Of course, processes of manufacturing tires having various structural forms have been the subject of numerous prior art patents. For example: U.S. Pat. No. 3,900,061; U.S. Pat. No. 4,669,519; and U.S. Pat. No. 4,867,218 are directed to subject matter such as improvements in tire cornering performance, the reduction in tire rolling resistance, and the avoidance of the need for larger tire curing presses. In addition, U.S. Pat. No. 4,393,912, issued to Gouttebessis discloses a process of molding a pneumatic tire comprising a crown and opposed sidewalls, wherein each of the sidewalls is terminated by an unreinforced bead, wherein the tire is molded from liquid or paste materials which solidify between an outer mold and an inner core, and wherein the opposed beads are located axially outwardly of their mounted position on a wheel rim.
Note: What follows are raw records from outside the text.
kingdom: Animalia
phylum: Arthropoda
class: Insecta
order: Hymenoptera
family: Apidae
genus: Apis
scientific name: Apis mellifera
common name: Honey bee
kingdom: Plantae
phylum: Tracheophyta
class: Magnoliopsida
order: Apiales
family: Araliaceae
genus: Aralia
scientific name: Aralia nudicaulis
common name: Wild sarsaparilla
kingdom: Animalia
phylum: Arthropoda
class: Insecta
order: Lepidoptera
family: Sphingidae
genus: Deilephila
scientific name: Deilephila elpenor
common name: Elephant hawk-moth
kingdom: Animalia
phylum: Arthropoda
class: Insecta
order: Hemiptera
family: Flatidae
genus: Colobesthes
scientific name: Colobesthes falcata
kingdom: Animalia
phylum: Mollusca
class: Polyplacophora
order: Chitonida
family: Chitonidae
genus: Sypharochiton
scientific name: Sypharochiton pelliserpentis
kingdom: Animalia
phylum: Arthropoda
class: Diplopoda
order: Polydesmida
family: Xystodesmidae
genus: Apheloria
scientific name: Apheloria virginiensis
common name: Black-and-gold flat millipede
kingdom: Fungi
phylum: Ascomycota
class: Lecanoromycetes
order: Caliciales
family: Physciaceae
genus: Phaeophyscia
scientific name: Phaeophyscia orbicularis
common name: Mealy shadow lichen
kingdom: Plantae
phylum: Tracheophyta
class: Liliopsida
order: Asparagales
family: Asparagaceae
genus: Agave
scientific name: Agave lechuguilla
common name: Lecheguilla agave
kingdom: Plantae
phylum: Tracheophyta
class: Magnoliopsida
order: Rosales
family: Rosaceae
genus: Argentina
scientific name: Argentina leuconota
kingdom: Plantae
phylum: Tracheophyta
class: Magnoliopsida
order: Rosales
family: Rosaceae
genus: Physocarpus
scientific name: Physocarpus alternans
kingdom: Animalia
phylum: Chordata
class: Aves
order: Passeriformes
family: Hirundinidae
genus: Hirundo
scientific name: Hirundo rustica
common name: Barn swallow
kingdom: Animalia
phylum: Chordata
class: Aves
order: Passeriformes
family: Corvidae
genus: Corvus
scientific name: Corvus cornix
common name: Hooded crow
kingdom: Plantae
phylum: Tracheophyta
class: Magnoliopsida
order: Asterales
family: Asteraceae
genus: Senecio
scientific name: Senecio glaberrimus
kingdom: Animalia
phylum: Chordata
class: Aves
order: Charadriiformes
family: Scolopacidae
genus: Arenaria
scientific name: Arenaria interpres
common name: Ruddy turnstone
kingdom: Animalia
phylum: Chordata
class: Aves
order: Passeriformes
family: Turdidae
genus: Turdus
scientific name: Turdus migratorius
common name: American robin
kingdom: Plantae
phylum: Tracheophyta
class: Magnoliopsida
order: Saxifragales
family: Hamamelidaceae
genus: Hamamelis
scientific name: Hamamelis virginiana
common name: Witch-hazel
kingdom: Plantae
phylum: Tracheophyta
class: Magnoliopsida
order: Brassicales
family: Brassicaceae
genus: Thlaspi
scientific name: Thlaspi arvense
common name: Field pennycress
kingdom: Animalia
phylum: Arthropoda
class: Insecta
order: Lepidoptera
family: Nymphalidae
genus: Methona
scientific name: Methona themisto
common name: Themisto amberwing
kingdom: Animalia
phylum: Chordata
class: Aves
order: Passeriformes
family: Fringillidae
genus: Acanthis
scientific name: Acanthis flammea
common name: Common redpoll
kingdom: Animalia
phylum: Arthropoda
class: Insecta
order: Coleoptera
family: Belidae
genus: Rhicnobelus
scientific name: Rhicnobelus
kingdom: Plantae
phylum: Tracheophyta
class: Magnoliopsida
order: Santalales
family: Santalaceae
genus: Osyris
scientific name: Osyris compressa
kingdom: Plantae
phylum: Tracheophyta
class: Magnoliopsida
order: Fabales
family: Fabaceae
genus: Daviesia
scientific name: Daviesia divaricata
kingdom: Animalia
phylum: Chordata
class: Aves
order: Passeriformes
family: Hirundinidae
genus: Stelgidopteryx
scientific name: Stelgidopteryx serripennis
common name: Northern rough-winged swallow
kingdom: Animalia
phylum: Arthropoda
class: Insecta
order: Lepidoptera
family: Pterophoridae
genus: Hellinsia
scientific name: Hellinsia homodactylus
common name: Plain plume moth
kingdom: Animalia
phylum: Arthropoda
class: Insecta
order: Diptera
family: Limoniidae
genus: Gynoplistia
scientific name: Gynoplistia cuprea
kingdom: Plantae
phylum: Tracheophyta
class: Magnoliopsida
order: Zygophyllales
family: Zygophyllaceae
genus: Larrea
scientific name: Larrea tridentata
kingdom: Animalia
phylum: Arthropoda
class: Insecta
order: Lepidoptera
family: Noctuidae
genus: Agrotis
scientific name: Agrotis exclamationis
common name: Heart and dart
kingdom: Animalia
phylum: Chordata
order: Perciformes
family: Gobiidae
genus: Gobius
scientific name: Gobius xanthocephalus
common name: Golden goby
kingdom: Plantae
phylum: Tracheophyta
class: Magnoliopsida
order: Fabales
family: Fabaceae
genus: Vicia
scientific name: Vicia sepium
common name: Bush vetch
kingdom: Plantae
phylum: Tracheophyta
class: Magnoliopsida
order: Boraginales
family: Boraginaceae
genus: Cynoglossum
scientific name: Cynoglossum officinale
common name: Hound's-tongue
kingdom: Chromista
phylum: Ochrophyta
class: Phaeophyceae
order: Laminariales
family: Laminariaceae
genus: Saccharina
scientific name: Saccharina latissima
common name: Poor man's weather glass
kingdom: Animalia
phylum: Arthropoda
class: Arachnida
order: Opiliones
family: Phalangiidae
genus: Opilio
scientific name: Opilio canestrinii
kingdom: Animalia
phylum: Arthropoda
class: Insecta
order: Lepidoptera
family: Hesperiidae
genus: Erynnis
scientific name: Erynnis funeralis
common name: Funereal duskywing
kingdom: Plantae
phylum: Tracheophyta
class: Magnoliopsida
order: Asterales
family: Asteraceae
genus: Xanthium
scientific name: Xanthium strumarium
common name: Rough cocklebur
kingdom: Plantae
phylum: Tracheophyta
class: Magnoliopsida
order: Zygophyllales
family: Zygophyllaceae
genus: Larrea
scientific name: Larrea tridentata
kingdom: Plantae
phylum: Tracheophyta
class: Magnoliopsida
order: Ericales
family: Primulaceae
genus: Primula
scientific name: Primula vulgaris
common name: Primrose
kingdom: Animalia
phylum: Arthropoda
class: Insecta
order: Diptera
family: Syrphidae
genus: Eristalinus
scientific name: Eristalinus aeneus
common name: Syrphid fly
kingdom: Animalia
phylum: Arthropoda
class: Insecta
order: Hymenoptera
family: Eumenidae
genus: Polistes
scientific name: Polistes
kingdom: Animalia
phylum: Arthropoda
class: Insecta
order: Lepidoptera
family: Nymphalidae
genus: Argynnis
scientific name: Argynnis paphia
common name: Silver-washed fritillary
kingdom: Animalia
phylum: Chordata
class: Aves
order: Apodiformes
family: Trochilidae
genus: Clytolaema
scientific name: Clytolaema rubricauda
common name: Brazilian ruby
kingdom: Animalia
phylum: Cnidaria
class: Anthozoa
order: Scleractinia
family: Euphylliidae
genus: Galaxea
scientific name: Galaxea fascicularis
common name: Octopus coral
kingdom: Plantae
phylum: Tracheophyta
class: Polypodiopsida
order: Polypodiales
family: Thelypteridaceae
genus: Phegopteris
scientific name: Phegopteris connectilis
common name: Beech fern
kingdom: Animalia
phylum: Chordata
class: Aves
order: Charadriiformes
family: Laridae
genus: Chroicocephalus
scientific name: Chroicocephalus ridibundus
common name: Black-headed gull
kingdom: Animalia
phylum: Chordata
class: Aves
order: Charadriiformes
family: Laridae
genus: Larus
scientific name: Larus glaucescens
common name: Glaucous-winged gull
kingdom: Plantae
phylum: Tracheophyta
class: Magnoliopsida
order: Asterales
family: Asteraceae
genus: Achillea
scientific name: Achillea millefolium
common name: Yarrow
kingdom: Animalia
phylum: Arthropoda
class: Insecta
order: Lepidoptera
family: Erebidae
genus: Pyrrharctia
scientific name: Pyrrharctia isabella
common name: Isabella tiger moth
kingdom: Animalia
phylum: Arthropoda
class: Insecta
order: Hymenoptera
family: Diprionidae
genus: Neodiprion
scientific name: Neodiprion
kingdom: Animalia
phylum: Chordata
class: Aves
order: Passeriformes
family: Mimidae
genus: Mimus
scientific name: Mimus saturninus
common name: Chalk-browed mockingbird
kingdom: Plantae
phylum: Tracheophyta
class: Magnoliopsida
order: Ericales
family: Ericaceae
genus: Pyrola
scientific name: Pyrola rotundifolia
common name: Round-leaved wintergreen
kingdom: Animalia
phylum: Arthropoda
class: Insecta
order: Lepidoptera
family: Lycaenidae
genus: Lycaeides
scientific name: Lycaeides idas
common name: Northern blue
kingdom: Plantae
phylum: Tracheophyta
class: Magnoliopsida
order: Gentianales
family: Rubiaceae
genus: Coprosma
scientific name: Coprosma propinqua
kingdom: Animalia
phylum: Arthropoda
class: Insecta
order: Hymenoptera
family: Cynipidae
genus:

Since the beads are so located, it is necessary to press the opposed bead portions axially toward one another when mounting the tire on the wheel rim.
Despite such steady improvements in tire construction and their manufacturing processes, as described by the prior art, there still exists a need for modifications of the conventional tire manufacturing processes to focus on relieving internal stresses that develop in tires in the course of their manufacture and on avoiding imparting internal stresses to tires in the course of mounting them on wheel rims. In this connection, it has been found that a major factor contributing to the build-up of stresses in prior art tires, is that the ply and rubber around the beads in the opposed bead portions of the tires have a tendency to twist the beads in the course of manufacture of the tires, generally due to the opposed bead portions being required to be moved toward one another in the course of manufacture of the tires. Such internal stresses tend to cause physical deformities and other physical deficiencies to develop in the resulting tires, causing the tire treads to become unevenly worn when in use. Moreover, internal stresses leading to uneven tread wear are developed in tires when the opposed bead portions of the tires are required to be moved toward one another to mount the tires on wheel rims.